3.2 Missing data options
When examining the data, you will often find there are variables with missing values. Standard regression analysis algorithms require all values to be non-missing, so the default option of regression software, when faced with data that contain missing outcome and/or predictor values, is to remove any case that has any missing values, resulting in what is called a complete case analysis. A more rigorous approach is to use the method of multiple imputation to randomly fill in missing values. Complete case analysis is easier, but “easier” does not mean “better”. For the purpose of learning regression methods it does, however, make sense to stick to the easier missing data method first and then later, after becoming familiar with regression, learn the more rigorous method.
3.2.1 Complete case analysis
A complete case analysis is one in which all cases with missing data on any variable are removed from the analysis. In R, complete case analysis is the default when using a regression function – that is, R automatically removes cases with any missing data before fitting the regression model. However, if you want to first describe the data used in a complete case analysis, you need to explicitly remove the cases with missing values yourself in order to compute descriptive statistics that are based on the same sample as your regression analysis.
If you instead use a dataset that contains missing values to compute descriptive statistics for each variable, the results for a specific variable will be based on all available cases with non-missing values for that variable regardless of whether any other variables have missing values for those cases. Thus, descriptive statistics for different variables might be based on different subsets of cases. To ensure that the descriptive statistics for all variables are based on the same sample as each other, and the same sample as will be used when fitting the regression model, remove cases that have missing data for any variable in the analysis.
Example 3.1 (continued): For the same data and variables summarized previously, the following code demonstrates two methods for creating a complete case analysis dataset.

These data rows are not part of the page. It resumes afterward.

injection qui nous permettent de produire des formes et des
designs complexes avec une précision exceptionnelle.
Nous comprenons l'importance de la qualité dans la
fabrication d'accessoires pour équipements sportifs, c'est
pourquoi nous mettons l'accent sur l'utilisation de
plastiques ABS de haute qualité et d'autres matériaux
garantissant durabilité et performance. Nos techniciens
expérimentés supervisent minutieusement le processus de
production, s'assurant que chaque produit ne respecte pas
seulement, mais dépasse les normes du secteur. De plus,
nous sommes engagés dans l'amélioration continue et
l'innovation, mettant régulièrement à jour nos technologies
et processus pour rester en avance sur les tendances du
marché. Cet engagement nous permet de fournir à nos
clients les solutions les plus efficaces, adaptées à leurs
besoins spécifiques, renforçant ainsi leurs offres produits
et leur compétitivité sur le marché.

Both methods result in the correct cases, but the first retains all the variables in the dataset, including those not being used in the analysis. The second method only retains the analysis variables.
# Remove cases with missing data and keep all variables
SUB <- complete.cases(nhanes[, c("sbp", "RIDAGEYR", "RIAGENDR", "income")])
complete.dat <- subset(nhanes, subset = SUB)
# Number of cases and variables in the original dataset
dim(nhanes)
## [1] 1000 85
## [1] 855 85
# Alternative that does the same thing
complete.dat <- nhanes %>%
drop_na(sbp, RIDAGEYR, RIAGENDR, income)
# Number of cases and variables in the complete case dataset
dim(complete.dat)
## [1] 855 85
# Remove cases with missing data and only keep variables of interest
complete.dat <- nhanes %>%
select(sbp, RIDAGEYR, RIAGENDR, income) %>%
drop_na()
# Number of cases and variables in the complete case dataset
dim(complete.dat)
## [1] 855 4
## sbp RIDAGEYR RIAGENDR income
## Min. : 89 Min. :20.0 Male :425 <$25,000 :148
## 1st Qu.:111 1st Qu.:32.0 Female:430 $25,000 to <$55,000:248
## Median :121 Median :48.0 $55,000+ :459
## Mean :124 Mean :48.1
## 3rd Qu.:134 3rd Qu.:62.0
## Max. :234 Max. :80.0
3.2.2 Multiple imputation
Multiple imputation (MI) of missing data is a method of filling in missing values based on the observed associations between the analysis variables. The filling in (imputation) is done randomly and multiple times to avoid pretending the missing values are known with certainty. Following MI, fit the regression model multiple times, once using each imputed dataset, and combine the results according to certain mathematical rules (Rubin 1987).
In the example we have been using, the original dataset has 1000 cases, of which only 855 have complete data on all the variables of interest. A complete case analysis uses just those 855 cases. An MI analysis, however, uses all 1000 cases. However, due to the missing data, we do not actually have a sample size of 1000 complete cases. The mathematical rules used to combine the results appropriately account for the fact that we have more information than just the 855 complete cases, but less information than a dataset with 1000 complete cases. Multiple imputation will be discussed in more detail in Chapter 9.